DATA TO USE =
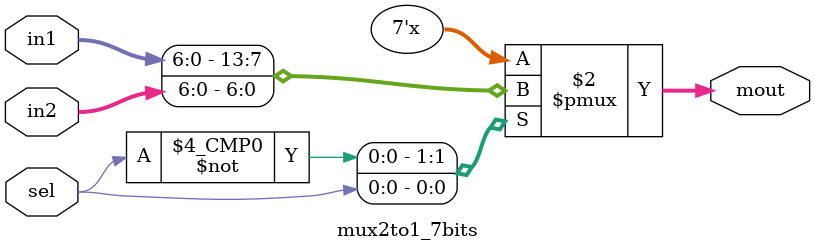
<source format=v>
module mux2to1_7bits(input [6:0] in1, input [6:0] in2,input sel, output reg [6:0] mout);
  always@(in1 or in2 or sel)
    begin
      case(sel)
        1'b0: mout=in1;
        1'b1: mout=in2;
      endcase
  end
endmodule   
</source>
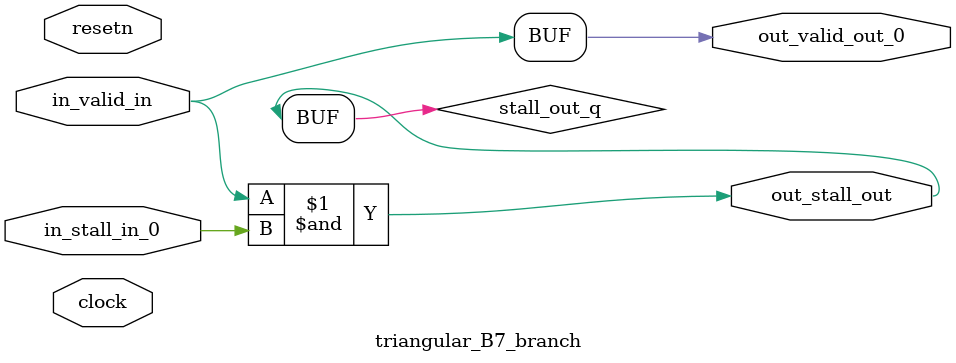
<source format=sv>



(* altera_attribute = "-name AUTO_SHIFT_REGISTER_RECOGNITION OFF; -name MESSAGE_DISABLE 10036; -name MESSAGE_DISABLE 10037; -name MESSAGE_DISABLE 14130; -name MESSAGE_DISABLE 14320; -name MESSAGE_DISABLE 15400; -name MESSAGE_DISABLE 14130; -name MESSAGE_DISABLE 10036; -name MESSAGE_DISABLE 12020; -name MESSAGE_DISABLE 12030; -name MESSAGE_DISABLE 12010; -name MESSAGE_DISABLE 12110; -name MESSAGE_DISABLE 14320; -name MESSAGE_DISABLE 13410; -name MESSAGE_DISABLE 113007; -name MESSAGE_DISABLE 10958" *)
module triangular_B7_branch (
    input wire [0:0] in_stall_in_0,
    input wire [0:0] in_valid_in,
    output wire [0:0] out_stall_out,
    output wire [0:0] out_valid_out_0,
    input wire clock,
    input wire resetn
    );

    wire [0:0] stall_out_q;


    // stall_out(LOGICAL,6)
    assign stall_out_q = in_valid_in & in_stall_in_0;

    // out_stall_out(GPOUT,4)
    assign out_stall_out = stall_out_q;

    // out_valid_out_0(GPOUT,5)
    assign out_valid_out_0 = in_valid_in;

endmodule

</source>
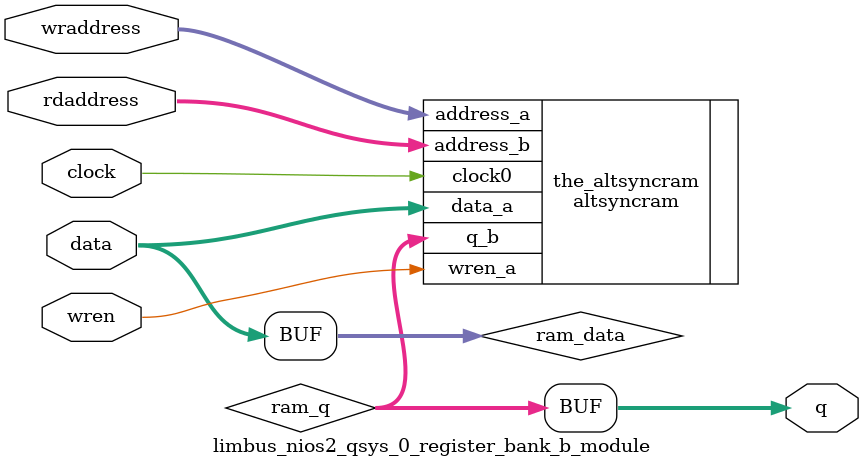
<source format=v>
module limbus_nios2_qsys_0_register_bank_b_module (
                                                    // inputs:
                                                     clock,
                                                     data,
                                                     rdaddress,
                                                     wraddress,
                                                     wren,
                                                    // outputs:
                                                     q
                                                  )
;
  parameter lpm_file = "UNUSED";
  output  [ 31: 0] q;
  input            clock;
  input   [ 31: 0] data;
  input   [  4: 0] rdaddress;
  input   [  4: 0] wraddress;
  input            wren;
  wire    [ 31: 0] q;
  wire    [ 31: 0] ram_data;
  wire    [ 31: 0] ram_q;
  assign q = ram_q;
  assign ram_data = data;
  altsyncram the_altsyncram
    (
      .address_a (wraddress),
      .address_b (rdaddress),
      .clock0 (clock),
      .data_a (ram_data),
      .q_b (ram_q),
      .wren_a (wren)
    );
  defparam the_altsyncram.address_reg_b = "CLOCK0",
           the_altsyncram.init_file = lpm_file,
           the_altsyncram.maximum_depth = 0,
           the_altsyncram.numwords_a = 32,
           the_altsyncram.numwords_b = 32,
           the_altsyncram.operation_mode = "DUAL_PORT",
           the_altsyncram.outdata_reg_b = "UNREGISTERED",
           the_altsyncram.ram_block_type = "AUTO",
           the_altsyncram.rdcontrol_reg_b = "CLOCK0",
           the_altsyncram.read_during_write_mode_mixed_ports = "DONT_CARE",
           the_altsyncram.width_a = 32,
           the_altsyncram.width_b = 32,
           the_altsyncram.widthad_a = 5,
           the_altsyncram.widthad_b = 5;
endmodule
</source>
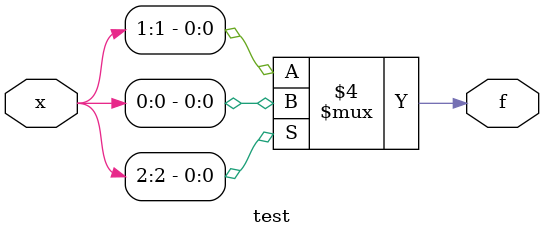
<source format=v>
`timescale 1ns / 1ps


module test(input [2:0] x, output reg f);
 always @(x[0] or x[1]or x[2]) 
 if (x[2] == 1) 
        f = x[0];
 else 
        f = x[1];
endmodule
</source>
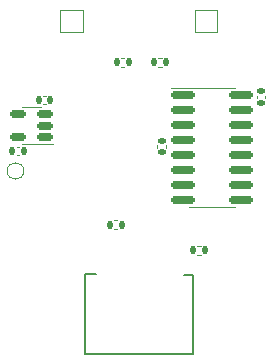
<source format=gbr>
%TF.GenerationSoftware,KiCad,Pcbnew,8.0.3*%
%TF.CreationDate,2024-07-13T10:44:47+10:00*%
%TF.ProjectId,EC Debug,45432044-6562-4756-972e-6b696361645f,rev?*%
%TF.SameCoordinates,Original*%
%TF.FileFunction,Legend,Top*%
%TF.FilePolarity,Positive*%
%FSLAX46Y46*%
G04 Gerber Fmt 4.6, Leading zero omitted, Abs format (unit mm)*
G04 Created by KiCad (PCBNEW 8.0.3) date 2024-07-13 10:44:47*
%MOMM*%
%LPD*%
G01*
G04 APERTURE LIST*
G04 Aperture macros list*
%AMRoundRect*
0 Rectangle with rounded corners*
0 $1 Rounding radius*
0 $2 $3 $4 $5 $6 $7 $8 $9 X,Y pos of 4 corners*
0 Add a 4 corners polygon primitive as box body*
4,1,4,$2,$3,$4,$5,$6,$7,$8,$9,$2,$3,0*
0 Add four circle primitives for the rounded corners*
1,1,$1+$1,$2,$3*
1,1,$1+$1,$4,$5*
1,1,$1+$1,$6,$7*
1,1,$1+$1,$8,$9*
0 Add four rect primitives between the rounded corners*
20,1,$1+$1,$2,$3,$4,$5,0*
20,1,$1+$1,$4,$5,$6,$7,0*
20,1,$1+$1,$6,$7,$8,$9,0*
20,1,$1+$1,$8,$9,$2,$3,0*%
G04 Aperture macros list end*
%ADD10C,0.200000*%
%ADD11C,0.120000*%
%ADD12O,1.000000X1.800000*%
%ADD13O,1.000000X2.200000*%
%ADD14R,0.600000X1.100000*%
%ADD15R,0.300000X1.100000*%
%ADD16RoundRect,0.135000X-0.135000X-0.185000X0.135000X-0.185000X0.135000X0.185000X-0.135000X0.185000X0*%
%ADD17RoundRect,0.140000X-0.170000X0.140000X-0.170000X-0.140000X0.170000X-0.140000X0.170000X0.140000X0*%
%ADD18R,0.300000X1.000000*%
%ADD19R,0.700000X1.150000*%
%ADD20RoundRect,0.135000X0.135000X0.185000X-0.135000X0.185000X-0.135000X-0.185000X0.135000X-0.185000X0*%
%ADD21C,1.000000*%
%ADD22C,2.200000*%
%ADD23RoundRect,0.150000X0.512500X0.150000X-0.512500X0.150000X-0.512500X-0.150000X0.512500X-0.150000X0*%
%ADD24RoundRect,0.140000X0.140000X0.170000X-0.140000X0.170000X-0.140000X-0.170000X0.140000X-0.170000X0*%
%ADD25RoundRect,0.140000X-0.140000X-0.170000X0.140000X-0.170000X0.140000X0.170000X-0.140000X0.170000X0*%
%ADD26RoundRect,0.150000X-0.825000X-0.150000X0.825000X-0.150000X0.825000X0.150000X-0.825000X0.150000X0*%
%ADD27R,1.500000X1.500000*%
G04 APERTURE END LIST*
D10*
%TO.C,J2*%
X20440000Y22370000D02*
X21340000Y22370000D01*
X20440000Y15600000D02*
X20440000Y22370000D01*
X28820000Y22300000D02*
X29580000Y22300000D01*
X29580000Y22300000D02*
X29580000Y15600000D01*
X29580000Y15600000D02*
X20440000Y15600000D01*
D11*
%TO.C,R4*%
X23466359Y40710000D02*
X23773641Y40710000D01*
X23466359Y39950000D02*
X23773641Y39950000D01*
%TO.C,C2*%
X34975000Y37492836D02*
X34975000Y37277164D01*
X35695000Y37492836D02*
X35695000Y37277164D01*
%TO.C,R1*%
X22876359Y26930000D02*
X23183641Y26930000D01*
X22876359Y26170000D02*
X23183641Y26170000D01*
%TO.C,R3*%
X26943641Y40710000D02*
X26636359Y40710000D01*
X26943641Y39950000D02*
X26636359Y39950000D01*
%TO.C,C4*%
X26560000Y33267836D02*
X26560000Y33052164D01*
X27280000Y33267836D02*
X27280000Y33052164D01*
%TO.C,TP5*%
X15250000Y31110000D02*
G75*
G02*
X13850000Y31110000I-700000J0D01*
G01*
X13850000Y31110000D02*
G75*
G02*
X15250000Y31110000I700000J0D01*
G01*
%TO.C,U1*%
X15890000Y36510000D02*
X15090000Y36510000D01*
X15890000Y36510000D02*
X16690000Y36510000D01*
X15890000Y33390000D02*
X15090000Y33390000D01*
X15890000Y33390000D02*
X17690000Y33390000D01*
%TO.C,C1*%
X17137836Y37470000D02*
X16922164Y37470000D01*
X17137836Y36750000D02*
X16922164Y36750000D01*
%TO.C,C3*%
X14642164Y33150000D02*
X14857836Y33150000D01*
X14642164Y32430000D02*
X14857836Y32430000D01*
%TO.C,U2*%
X31175000Y38155000D02*
X27725000Y38155000D01*
X31175000Y38155000D02*
X33125000Y38155000D01*
X31175000Y28035000D02*
X29225000Y28035000D01*
X31175000Y28035000D02*
X33125000Y28035000D01*
%TO.C,TP1*%
X18350000Y44770000D02*
X20250000Y44770000D01*
X18350000Y42870000D02*
X18350000Y44770000D01*
X20250000Y44770000D02*
X20250000Y42870000D01*
X20250000Y42870000D02*
X18350000Y42870000D01*
%TO.C,TP3*%
X29750000Y44770000D02*
X31650000Y44770000D01*
X29750000Y42870000D02*
X29750000Y44770000D01*
X31650000Y44770000D02*
X31650000Y42870000D01*
X31650000Y42870000D02*
X29750000Y42870000D01*
%TO.C,R2*%
X30263641Y24760000D02*
X29956359Y24760000D01*
X30263641Y24000000D02*
X29956359Y24000000D01*
%TD*%
%LPC*%
D12*
%TO.C,J2*%
X19380000Y21890000D03*
D13*
X19380000Y17890000D03*
D12*
X30620000Y21890000D03*
D13*
X30620000Y17890000D03*
D14*
X21800000Y23050000D03*
X22600000Y23050000D03*
D15*
X23750000Y23050000D03*
X24750000Y23050000D03*
X25250000Y23050000D03*
X26250000Y23050000D03*
D14*
X28200000Y23050000D03*
X27400000Y23050000D03*
D15*
X26750000Y23050000D03*
X25750000Y23050000D03*
X24250000Y23050000D03*
X23250000Y23050000D03*
%TD*%
D16*
%TO.C,R4*%
X23110000Y40330000D03*
X24130000Y40330000D03*
%TD*%
D17*
%TO.C,C2*%
X35335000Y37865000D03*
X35335000Y36905000D03*
%TD*%
D18*
%TO.C,P1*%
X22250000Y42780000D03*
X22750000Y42780000D03*
X23250000Y42780000D03*
X23750000Y42780000D03*
X24250000Y42780000D03*
X24750000Y42780000D03*
X25250000Y42780000D03*
X25750000Y42780000D03*
X26250000Y42780000D03*
X26750000Y42780000D03*
X27250000Y42780000D03*
X27750000Y42780000D03*
D19*
X21580000Y41940000D03*
%TD*%
D16*
%TO.C,R1*%
X22520000Y26550000D03*
X23540000Y26550000D03*
%TD*%
D20*
%TO.C,R3*%
X27300000Y40330000D03*
X26280000Y40330000D03*
%TD*%
D17*
%TO.C,C4*%
X26920000Y33640000D03*
X26920000Y32680000D03*
%TD*%
D21*
%TO.C,TP5*%
X14550000Y31110000D03*
%TD*%
D22*
%TO.C,H1*%
X13700000Y25320000D03*
%TD*%
D23*
%TO.C,U1*%
X17027500Y34000000D03*
X17027500Y34950000D03*
X17027500Y35900000D03*
X14752500Y35900000D03*
X14752500Y34000000D03*
%TD*%
D24*
%TO.C,C1*%
X17510000Y37110000D03*
X16550000Y37110000D03*
%TD*%
D25*
%TO.C,C3*%
X14270000Y32790000D03*
X15230000Y32790000D03*
%TD*%
D26*
%TO.C,U2*%
X28700000Y37540000D03*
X28700000Y36270000D03*
X28700000Y35000000D03*
X28700000Y33730000D03*
X28700000Y32460000D03*
X28700000Y31190000D03*
X28700000Y29920000D03*
X28700000Y28650000D03*
X33650000Y28650000D03*
X33650000Y29920000D03*
X33650000Y31190000D03*
X33650000Y32460000D03*
X33650000Y33730000D03*
X33650000Y35000000D03*
X33650000Y36270000D03*
X33650000Y37540000D03*
%TD*%
D27*
%TO.C,TP1*%
X19300000Y43820000D03*
%TD*%
D22*
%TO.C,H2*%
X36300000Y25320000D03*
%TD*%
D27*
%TO.C,TP3*%
X30700000Y43820000D03*
%TD*%
D20*
%TO.C,R2*%
X30620000Y24380000D03*
X29600000Y24380000D03*
%TD*%
%LPD*%
M02*

</source>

PROBLEM STATEMENT = A bare number is the whole answer: state how many lines in the data above contain "wire".

PROBLEM SOLUTION = 10